Every year, 26,000 babies are stillborn in America. In 2003, one of them was my son.

Friday, July 25, 2008

Hanging Here in Space

That Christmas, before Ben died, my husband or daughter, I don't remember which one, gave me the Sacred Love CD by Sting. We listened to it that day, though not thoroughly enough for me to really hear the songs and learn the words. As it turned out, I didn't listen to it again before Ben died, and in the months that followed, I couldn't listen to any music at all.

About six months after his death, I started listening to music again, CDs that I thought would be safe, that wouldn't make me cry. And I pulled out Sacred Love in my car one day as I ran errands, cruising along in the sunshine of a late-spring day, though my thoughts were always, always, on Ben.

It's a post-9/11 album, both in release date and in content. Sting sings of war, love, memory. I wasn't expecting to find a song that would make me gasp for breath and have me sobbing halfway through, but one song, "Dead Man's Rope," nearly did me in that day, and on many days since. The lyrics took my breath away, felt just exactly right for where I was in my life: drifting, walking away from one thing and trying to walk into another, walking away from emptiness and devastation. I searched online to see just what Sting was thinking when he wrote the song, but found only a short commentary, that it is about a man trapped in a "well of memory", needing to deal with reality. I think it's a little more religious than that, at least for me, but I'll let you judge:

Dead Man's Rope
"A million footsteps, this left foot drags behind my right
But I keep walking, from daybreak, 'til the falling night
And as days turn into weeks and years
And years turn into lifetimes
I just keep walking, like I've been walking for a thousand years

Walk away in emptiness, walk away in sorrow,
Walk away from yesterday, walk away tomorrow,

If you're walking to escape, to escape from your affliction
You'd be walking in a great circle, a circle of addiction
Did you ever wonder what you'd been carrying since the world was black?
You see yourself in a looking glass with a tombstone on your back

Walk away in emptiness, walk away in sorrow,
Walk away from yesterday, walk away tomorrow,
Walk away in anger, walk away in pain
Walk away from life itself, walk into the rain

All this wandering has led me to this place
Inside the well of my memory, sweet rain of forgiveness
I'm just hanging here in space

Now I'm suspended between my darkest fears and dearest hope
Yes I've been walking, now I'm hanging from a dead man's rope
With Hell below me, and Heaven in the sky above
I've been walking, I've been walking away from Jesus' love

Walk away in emptiness, walk away in sorrow,
Walk away from yesterday, walk away tomorrow,
Walk away in anger, walk away in pain
Walk away from life itself, walk into the rain

All this wandering has led me to this place
Inside the well of my memory, sweet rain of forgiveness
I'm just hanging here in space

The shadows fall
Around my bed
When the hand of an angel,
The hand of an angel is reaching down above my head

All this wandering has led me to this place
Inside the well of my memory, sweet rain of forgiveness
Now I'm walking in his grace
I'm walking in his footsteps
Walking in his footsteps,
Walking in his footsteps

All the days of my life I will walk with you
All the days of my life I will talk with you
All the days of my life I will share with you
All the days of my life I will bear with you

Walk away from emptiness, walk away from sorrow,
Walk away from yesterday, walk away tomorrow,
Walk away from anger, walk away from pain
Walk away from anguish, walk into the rain."
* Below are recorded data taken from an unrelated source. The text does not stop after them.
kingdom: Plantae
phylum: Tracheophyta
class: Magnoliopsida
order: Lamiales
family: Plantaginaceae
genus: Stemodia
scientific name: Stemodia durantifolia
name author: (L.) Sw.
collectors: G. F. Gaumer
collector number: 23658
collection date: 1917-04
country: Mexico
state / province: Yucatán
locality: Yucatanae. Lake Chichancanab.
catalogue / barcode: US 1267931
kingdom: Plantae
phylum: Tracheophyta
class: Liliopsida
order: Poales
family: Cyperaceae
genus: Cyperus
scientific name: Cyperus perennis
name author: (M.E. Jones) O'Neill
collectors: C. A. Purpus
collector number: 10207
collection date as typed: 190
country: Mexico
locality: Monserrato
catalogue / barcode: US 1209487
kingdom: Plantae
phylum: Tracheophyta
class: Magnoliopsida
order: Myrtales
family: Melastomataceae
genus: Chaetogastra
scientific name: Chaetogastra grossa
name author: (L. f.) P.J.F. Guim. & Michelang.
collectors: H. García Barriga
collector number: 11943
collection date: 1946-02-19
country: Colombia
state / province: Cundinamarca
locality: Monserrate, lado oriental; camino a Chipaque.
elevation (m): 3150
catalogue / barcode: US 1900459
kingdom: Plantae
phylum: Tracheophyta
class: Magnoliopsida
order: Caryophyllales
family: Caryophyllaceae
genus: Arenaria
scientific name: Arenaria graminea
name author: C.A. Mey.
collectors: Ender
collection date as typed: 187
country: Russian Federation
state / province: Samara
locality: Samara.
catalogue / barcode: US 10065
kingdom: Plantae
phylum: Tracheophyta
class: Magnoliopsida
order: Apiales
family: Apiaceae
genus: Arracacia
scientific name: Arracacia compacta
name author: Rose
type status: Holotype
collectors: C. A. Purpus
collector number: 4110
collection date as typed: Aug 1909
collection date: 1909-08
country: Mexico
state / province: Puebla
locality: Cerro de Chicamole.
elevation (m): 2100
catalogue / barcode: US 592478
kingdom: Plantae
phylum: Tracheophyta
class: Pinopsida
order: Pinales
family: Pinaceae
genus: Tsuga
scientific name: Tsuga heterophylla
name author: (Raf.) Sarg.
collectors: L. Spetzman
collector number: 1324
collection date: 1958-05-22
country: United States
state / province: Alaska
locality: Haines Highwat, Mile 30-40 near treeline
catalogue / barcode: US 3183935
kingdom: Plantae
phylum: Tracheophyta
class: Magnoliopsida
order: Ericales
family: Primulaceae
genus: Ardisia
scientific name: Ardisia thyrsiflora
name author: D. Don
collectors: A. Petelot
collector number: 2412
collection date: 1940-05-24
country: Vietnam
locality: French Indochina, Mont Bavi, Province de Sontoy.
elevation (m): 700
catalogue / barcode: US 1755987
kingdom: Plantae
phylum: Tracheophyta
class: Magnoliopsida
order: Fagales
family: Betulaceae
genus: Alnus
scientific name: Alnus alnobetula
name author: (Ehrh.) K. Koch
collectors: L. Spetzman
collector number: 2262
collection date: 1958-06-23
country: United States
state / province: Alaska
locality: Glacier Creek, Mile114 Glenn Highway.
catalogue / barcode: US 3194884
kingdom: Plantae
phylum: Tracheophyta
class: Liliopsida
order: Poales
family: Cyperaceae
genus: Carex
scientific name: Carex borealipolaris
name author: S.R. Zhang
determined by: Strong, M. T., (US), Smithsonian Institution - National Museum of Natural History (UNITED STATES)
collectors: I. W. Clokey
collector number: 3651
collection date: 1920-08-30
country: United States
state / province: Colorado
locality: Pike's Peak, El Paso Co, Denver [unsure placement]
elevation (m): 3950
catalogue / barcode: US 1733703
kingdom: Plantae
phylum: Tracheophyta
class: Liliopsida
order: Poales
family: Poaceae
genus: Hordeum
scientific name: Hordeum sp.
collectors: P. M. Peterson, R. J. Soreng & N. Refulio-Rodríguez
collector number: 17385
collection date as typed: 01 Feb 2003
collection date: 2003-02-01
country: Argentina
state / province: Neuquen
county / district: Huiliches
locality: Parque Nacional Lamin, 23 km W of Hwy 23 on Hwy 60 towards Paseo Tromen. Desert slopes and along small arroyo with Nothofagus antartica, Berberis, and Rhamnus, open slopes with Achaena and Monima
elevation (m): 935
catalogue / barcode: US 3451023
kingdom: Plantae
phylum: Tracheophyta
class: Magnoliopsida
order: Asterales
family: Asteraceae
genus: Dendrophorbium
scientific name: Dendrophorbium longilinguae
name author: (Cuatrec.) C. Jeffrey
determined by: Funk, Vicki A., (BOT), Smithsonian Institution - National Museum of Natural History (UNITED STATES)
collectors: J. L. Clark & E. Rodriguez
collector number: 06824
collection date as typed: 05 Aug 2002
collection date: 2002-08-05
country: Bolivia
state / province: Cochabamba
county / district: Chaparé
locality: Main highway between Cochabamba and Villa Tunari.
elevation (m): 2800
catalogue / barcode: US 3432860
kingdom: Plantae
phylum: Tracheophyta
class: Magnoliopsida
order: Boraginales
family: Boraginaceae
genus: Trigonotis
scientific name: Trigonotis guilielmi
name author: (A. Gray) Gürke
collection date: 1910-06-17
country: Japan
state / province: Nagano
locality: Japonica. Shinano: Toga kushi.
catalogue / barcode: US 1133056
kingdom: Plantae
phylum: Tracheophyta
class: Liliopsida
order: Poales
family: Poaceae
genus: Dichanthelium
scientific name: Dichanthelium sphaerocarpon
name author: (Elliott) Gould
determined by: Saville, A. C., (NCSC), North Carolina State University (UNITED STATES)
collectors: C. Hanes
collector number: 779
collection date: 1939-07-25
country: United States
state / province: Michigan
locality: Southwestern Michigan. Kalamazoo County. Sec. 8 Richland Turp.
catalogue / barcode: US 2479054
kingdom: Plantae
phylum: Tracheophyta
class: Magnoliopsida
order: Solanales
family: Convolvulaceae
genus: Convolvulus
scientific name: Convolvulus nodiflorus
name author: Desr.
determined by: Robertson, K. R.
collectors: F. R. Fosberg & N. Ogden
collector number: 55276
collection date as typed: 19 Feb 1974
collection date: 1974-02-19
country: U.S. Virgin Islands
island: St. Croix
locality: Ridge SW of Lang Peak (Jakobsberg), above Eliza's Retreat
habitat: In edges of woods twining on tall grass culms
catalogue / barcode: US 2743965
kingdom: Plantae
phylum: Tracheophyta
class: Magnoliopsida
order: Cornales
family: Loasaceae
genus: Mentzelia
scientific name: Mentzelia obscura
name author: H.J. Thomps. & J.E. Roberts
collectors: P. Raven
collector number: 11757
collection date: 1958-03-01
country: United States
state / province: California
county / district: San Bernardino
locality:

I've been sitting here with my laptop trying to explain to you what this song meant to me, and I find I can't. It's tied too much to that time, it's too deep in my soul for me to make sense of to anyone else. But that emptiness, that sorrow, the notion of walking away from everything, but still being "led here to this place" - that's where I was, hanging in space. Waiting.

Thursday, July 17, 2008

Days Like This

Ok, folks, bear with me. I'm going to whine. (I've been hearing so much whining from my daughter that it has rubbed off.)

I'm exhausted. Not sleeping well - too hot, too stressed out, too much on my 'to-do' list worrying me. Summer has officially become too long this week; my kids are between camps and lessons and the constant requests for something to do, to phone a friend, the 'I'm-boreds,' the 'why-won't you-let-me's,' the, 'this-is-the-worst-day-of-my-life' screaming fits . . . well, I've had enough. I feel totally unappreciated and unacknowledged. Parenting is the best thing I have ever done and the hardest thing I've ever done. No one tells you that, while you're raising your kids, they won't appreciate you, they won't say 'thank you' unless reminded 18 times, they will demand as much of you as they can get and they won't respect the fact that you are exhausted, have a need for time to yourself, or are trying to make dinner/pay bills/clean/have a conversation on the phone . . . .

What's in order for me right now is a good massage, a pedicure, and a big, big margarita. (And none of those things are going to happen, especially not the margarita as it is currently 10:30 in the morning.) I am feeling sorry for myself, but I'll get over it. Thanks for indulging me.